** Activity **
Reproduce the first line of the entries that follow and each later line, word for word, ending with the one containing "left knee: (594, 301)".
──────── Records to process
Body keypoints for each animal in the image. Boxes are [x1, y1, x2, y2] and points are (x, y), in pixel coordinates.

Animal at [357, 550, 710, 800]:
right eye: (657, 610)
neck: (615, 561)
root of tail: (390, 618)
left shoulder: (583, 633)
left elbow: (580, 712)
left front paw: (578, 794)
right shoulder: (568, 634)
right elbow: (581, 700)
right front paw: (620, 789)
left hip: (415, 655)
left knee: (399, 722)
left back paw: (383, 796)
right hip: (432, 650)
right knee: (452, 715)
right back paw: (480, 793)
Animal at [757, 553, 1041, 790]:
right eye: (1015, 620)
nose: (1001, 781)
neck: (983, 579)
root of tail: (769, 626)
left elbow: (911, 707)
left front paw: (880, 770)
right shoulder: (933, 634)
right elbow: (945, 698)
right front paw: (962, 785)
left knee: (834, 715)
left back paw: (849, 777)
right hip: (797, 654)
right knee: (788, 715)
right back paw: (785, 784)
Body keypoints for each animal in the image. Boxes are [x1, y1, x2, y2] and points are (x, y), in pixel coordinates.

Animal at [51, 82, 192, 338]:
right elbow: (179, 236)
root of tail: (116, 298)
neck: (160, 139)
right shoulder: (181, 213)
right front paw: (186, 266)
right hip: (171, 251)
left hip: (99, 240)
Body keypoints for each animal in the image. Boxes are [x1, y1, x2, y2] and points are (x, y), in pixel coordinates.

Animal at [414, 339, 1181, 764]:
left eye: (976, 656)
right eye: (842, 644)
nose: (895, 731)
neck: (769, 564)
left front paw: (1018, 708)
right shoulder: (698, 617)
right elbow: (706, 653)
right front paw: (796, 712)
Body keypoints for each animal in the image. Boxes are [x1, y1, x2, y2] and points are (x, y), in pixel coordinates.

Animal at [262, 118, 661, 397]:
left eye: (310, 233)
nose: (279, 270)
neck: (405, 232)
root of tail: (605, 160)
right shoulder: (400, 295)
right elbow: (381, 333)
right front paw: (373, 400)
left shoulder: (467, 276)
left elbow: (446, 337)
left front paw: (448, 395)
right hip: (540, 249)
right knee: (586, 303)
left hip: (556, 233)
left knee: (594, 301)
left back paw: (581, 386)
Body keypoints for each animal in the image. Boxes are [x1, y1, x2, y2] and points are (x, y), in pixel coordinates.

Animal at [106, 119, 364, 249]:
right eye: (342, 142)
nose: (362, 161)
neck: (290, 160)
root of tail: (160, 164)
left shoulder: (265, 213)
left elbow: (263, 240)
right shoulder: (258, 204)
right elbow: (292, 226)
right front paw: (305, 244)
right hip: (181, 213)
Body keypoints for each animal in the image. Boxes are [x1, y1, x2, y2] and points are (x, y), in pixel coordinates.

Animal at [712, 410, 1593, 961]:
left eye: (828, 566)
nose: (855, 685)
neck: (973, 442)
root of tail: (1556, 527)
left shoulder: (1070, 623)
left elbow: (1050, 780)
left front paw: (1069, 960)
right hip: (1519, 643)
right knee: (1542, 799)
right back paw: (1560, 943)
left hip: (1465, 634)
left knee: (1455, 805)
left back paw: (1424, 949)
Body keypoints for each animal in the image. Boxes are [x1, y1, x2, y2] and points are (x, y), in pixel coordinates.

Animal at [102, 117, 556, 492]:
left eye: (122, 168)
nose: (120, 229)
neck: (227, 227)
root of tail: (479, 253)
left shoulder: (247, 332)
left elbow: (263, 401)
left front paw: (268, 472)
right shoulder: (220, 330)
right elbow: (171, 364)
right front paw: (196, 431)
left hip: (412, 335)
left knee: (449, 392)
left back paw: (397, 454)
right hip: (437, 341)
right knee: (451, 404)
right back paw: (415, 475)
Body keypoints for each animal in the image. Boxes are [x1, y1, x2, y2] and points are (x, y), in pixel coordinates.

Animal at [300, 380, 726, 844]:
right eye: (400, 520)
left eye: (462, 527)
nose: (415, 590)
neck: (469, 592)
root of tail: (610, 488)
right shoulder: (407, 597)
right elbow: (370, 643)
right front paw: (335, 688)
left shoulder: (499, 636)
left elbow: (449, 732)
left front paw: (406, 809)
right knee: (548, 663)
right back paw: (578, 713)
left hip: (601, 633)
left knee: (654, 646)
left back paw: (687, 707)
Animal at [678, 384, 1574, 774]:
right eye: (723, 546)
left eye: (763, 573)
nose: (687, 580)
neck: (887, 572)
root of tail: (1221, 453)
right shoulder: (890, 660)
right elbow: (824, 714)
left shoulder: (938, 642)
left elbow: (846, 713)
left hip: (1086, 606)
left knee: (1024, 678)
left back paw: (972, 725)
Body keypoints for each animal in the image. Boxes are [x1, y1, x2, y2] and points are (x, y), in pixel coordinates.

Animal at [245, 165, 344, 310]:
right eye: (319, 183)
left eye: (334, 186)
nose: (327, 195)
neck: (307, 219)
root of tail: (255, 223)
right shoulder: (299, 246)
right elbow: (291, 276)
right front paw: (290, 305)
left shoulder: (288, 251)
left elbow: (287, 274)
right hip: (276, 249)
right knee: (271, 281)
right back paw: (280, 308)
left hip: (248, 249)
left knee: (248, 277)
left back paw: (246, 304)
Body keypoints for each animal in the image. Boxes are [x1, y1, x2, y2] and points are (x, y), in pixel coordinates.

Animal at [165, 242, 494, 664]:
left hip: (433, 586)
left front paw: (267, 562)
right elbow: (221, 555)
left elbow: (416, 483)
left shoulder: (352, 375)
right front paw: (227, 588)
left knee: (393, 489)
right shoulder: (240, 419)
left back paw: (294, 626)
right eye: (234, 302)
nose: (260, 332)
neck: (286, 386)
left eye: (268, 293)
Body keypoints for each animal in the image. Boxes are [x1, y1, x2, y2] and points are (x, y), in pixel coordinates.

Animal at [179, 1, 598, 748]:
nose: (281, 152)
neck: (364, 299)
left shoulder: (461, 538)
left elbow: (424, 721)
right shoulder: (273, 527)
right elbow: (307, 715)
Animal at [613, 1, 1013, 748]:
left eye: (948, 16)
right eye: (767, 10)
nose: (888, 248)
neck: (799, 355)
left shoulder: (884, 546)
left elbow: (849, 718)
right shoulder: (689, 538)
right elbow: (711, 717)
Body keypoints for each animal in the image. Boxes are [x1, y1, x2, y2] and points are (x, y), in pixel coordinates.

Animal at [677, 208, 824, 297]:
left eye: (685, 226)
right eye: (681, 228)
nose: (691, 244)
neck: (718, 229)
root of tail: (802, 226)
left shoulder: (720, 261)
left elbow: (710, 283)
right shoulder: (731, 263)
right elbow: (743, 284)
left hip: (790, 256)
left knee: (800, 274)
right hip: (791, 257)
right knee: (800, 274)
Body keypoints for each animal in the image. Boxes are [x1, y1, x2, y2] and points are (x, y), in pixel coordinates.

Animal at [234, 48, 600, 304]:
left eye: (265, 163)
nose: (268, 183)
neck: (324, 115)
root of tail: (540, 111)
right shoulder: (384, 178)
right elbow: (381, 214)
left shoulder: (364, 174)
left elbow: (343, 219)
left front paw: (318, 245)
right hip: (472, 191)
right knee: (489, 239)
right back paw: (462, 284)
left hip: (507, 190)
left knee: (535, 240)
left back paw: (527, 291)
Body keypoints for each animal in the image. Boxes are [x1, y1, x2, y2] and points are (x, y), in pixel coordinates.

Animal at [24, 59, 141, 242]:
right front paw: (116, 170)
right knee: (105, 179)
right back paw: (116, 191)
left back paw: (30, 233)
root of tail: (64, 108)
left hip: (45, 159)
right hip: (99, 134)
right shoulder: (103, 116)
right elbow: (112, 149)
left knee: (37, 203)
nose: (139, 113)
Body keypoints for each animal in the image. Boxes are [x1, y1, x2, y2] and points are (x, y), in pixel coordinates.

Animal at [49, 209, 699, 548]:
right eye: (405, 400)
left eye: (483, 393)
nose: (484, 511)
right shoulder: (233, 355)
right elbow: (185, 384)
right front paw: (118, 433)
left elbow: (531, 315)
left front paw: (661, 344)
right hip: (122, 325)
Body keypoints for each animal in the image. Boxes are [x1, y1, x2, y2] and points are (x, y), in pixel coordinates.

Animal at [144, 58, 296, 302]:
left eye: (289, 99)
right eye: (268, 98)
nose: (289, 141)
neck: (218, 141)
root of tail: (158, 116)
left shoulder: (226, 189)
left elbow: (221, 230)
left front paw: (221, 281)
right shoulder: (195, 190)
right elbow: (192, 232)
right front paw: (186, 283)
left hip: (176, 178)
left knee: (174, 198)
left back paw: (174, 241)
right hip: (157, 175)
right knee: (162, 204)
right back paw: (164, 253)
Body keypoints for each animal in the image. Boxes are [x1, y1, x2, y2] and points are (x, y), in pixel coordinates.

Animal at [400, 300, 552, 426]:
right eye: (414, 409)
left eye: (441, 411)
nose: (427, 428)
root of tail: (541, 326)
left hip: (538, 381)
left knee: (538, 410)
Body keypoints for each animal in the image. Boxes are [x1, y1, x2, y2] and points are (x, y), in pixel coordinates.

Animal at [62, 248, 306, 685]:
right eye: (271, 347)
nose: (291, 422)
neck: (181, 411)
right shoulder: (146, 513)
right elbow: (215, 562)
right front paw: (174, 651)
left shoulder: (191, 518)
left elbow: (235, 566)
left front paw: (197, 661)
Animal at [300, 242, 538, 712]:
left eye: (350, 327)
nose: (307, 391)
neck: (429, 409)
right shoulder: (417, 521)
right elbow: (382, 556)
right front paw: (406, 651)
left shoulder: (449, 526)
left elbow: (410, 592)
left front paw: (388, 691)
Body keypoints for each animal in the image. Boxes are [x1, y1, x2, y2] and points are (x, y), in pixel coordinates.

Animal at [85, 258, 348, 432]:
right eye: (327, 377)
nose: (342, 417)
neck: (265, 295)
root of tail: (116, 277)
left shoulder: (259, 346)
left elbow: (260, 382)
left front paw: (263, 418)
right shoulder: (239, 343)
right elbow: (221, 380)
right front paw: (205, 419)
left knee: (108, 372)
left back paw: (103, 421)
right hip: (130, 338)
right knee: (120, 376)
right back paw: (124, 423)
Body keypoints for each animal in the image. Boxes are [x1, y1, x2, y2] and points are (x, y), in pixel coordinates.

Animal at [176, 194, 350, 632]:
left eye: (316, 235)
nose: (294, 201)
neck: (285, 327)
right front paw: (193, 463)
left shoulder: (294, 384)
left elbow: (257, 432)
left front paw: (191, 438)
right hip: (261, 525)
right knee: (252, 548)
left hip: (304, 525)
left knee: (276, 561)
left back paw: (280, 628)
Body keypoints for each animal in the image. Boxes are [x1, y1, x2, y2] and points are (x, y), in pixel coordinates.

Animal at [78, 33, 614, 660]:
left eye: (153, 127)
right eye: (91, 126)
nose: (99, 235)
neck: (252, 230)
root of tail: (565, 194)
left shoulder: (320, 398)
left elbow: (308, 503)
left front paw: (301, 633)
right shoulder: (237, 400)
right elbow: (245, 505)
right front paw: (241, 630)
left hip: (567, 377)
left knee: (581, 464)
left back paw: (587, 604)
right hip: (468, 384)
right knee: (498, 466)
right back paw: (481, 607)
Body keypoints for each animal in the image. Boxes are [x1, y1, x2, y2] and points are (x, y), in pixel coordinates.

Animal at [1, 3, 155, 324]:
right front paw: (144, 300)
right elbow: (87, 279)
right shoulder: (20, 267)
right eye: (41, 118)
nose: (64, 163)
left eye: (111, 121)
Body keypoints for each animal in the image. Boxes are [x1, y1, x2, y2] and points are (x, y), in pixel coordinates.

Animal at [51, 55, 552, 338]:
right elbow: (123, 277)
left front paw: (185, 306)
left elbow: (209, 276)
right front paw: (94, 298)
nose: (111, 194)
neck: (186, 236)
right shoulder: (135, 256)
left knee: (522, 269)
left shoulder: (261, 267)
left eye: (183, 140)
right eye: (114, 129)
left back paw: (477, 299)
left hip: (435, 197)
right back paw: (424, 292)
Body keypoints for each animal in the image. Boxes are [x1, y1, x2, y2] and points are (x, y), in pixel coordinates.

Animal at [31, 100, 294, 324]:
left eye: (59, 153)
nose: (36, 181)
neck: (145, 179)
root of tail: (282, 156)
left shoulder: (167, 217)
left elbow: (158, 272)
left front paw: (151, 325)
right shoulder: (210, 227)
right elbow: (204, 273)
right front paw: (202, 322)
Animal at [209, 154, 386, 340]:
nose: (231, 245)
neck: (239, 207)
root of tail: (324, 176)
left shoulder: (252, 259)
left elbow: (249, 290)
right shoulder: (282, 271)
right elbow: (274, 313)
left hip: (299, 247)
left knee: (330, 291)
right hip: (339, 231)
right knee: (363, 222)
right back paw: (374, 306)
────────────────
** Answer to this exercise **
Body keypoints for each animal in the image. Boxes are [x1, y1, x2, y2] and points are (x, y), in pixel coordinates.

Animal at [357, 550, 710, 800]:
right eye: (657, 610)
neck: (615, 561)
root of tail: (390, 618)
left shoulder: (583, 633)
left elbow: (580, 712)
left front paw: (578, 794)
right shoulder: (568, 634)
right elbow: (581, 700)
right front paw: (620, 789)
left hip: (415, 655)
left knee: (399, 722)
left back paw: (383, 796)
right hip: (432, 650)
right knee: (452, 715)
right back paw: (480, 793)
Animal at [757, 553, 1041, 790]:
right eye: (1015, 620)
nose: (1001, 781)
neck: (983, 579)
root of tail: (769, 626)
left elbow: (911, 707)
left front paw: (880, 770)
right shoulder: (933, 634)
right elbow: (945, 698)
right front paw: (962, 785)
left knee: (834, 715)
left back paw: (849, 777)
right hip: (797, 654)
right knee: (788, 715)
right back paw: (785, 784)
Body keypoints for each animal in the image. Boxes are [x1, y1, x2, y2] and points are (x, y), in pixel coordinates.

Animal at [51, 82, 192, 338]:
right elbow: (179, 236)
root of tail: (116, 298)
neck: (160, 139)
right shoulder: (181, 213)
right front paw: (186, 266)
right hip: (171, 251)
left hip: (99, 240)
Body keypoints for each animal in the image. Boxes are [x1, y1, x2, y2] and points are (x, y), in pixel coordinates.

Animal at [414, 339, 1181, 764]:
left eye: (976, 656)
right eye: (842, 644)
nose: (895, 731)
neck: (769, 564)
left front paw: (1018, 708)
right shoulder: (698, 617)
right elbow: (706, 653)
right front paw: (796, 712)
Body keypoints for each animal in the image. Boxes are [x1, y1, x2, y2] and points are (x, y), in pixel coordinates.

Animal at [262, 118, 661, 397]:
left eye: (310, 233)
nose: (279, 270)
neck: (405, 232)
root of tail: (605, 160)
right shoulder: (400, 295)
right elbow: (381, 333)
right front paw: (373, 400)
left shoulder: (467, 276)
left elbow: (446, 337)
left front paw: (448, 395)
right hip: (540, 249)
right knee: (586, 303)
left hip: (556, 233)
left knee: (594, 301)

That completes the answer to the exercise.